◆ **Task list**:
**1.** In the article on adrenaline auto-injector prescriptions for UK children, by what percentage did the proportion of children issued with an auto-injector rise over the 12-year period?
**2.** Write the next paragraph of the article on adrenaline auto-injector prescriptions for UK children, continuing after its final sentence.

◆ **Page text**:
UK prescriptions for adrenaline auto-injectors soar in children

Adrenaline auto-injector

The number of adrenaline auto-injectors provided in the UK for children has risen dramatically since 2000, but researchers say the reasons for the prescriptions are often unclear. 

Researchers from the University of Birmingham analysed GP data from 1.06 million children between 2000 and 2012, finding 23,837 who were recorded as ‘high risk’ and prescribed at least one auto-injector device.

In all, only 50% of the children were noted as having an allergy to egg, nut, seafood, insect venom or had previously had anaphylaxis.

Over the 12-year period, the proportion of children issued with an adrenaline auto-injector increased by 355%.

Further calculations showed there was a 506% increase in the total number of devices prescribed per 1,000 person years in the UK and the number of devices prescribed per child also rose by 33%.

The figures showed significant variation in the number of devices prescribed for a child in a year, with numbers hitting as high as 40 – although the average was between three and four. Over time the data suggested an increasing trend in children being prescribed four or more devices.

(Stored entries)
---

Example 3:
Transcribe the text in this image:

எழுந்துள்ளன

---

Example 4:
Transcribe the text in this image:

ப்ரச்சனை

◆ **Results for each task**:
**1.** 355%

**2.**
The researchers concluded that there had been a “sharp increase” in prescribing of adrenaline auto-injectors in recent years but that only half the children seemed to have a reason recorded in their notes and that “the rationale for prescribing is, in many cases, unclear”.

Writing in the British Journal of General Practice
[1]
(online, 14 March 2017), they said that clarifying the indications for prescribing an optimal number of devices could be “cost saving to the NHS”.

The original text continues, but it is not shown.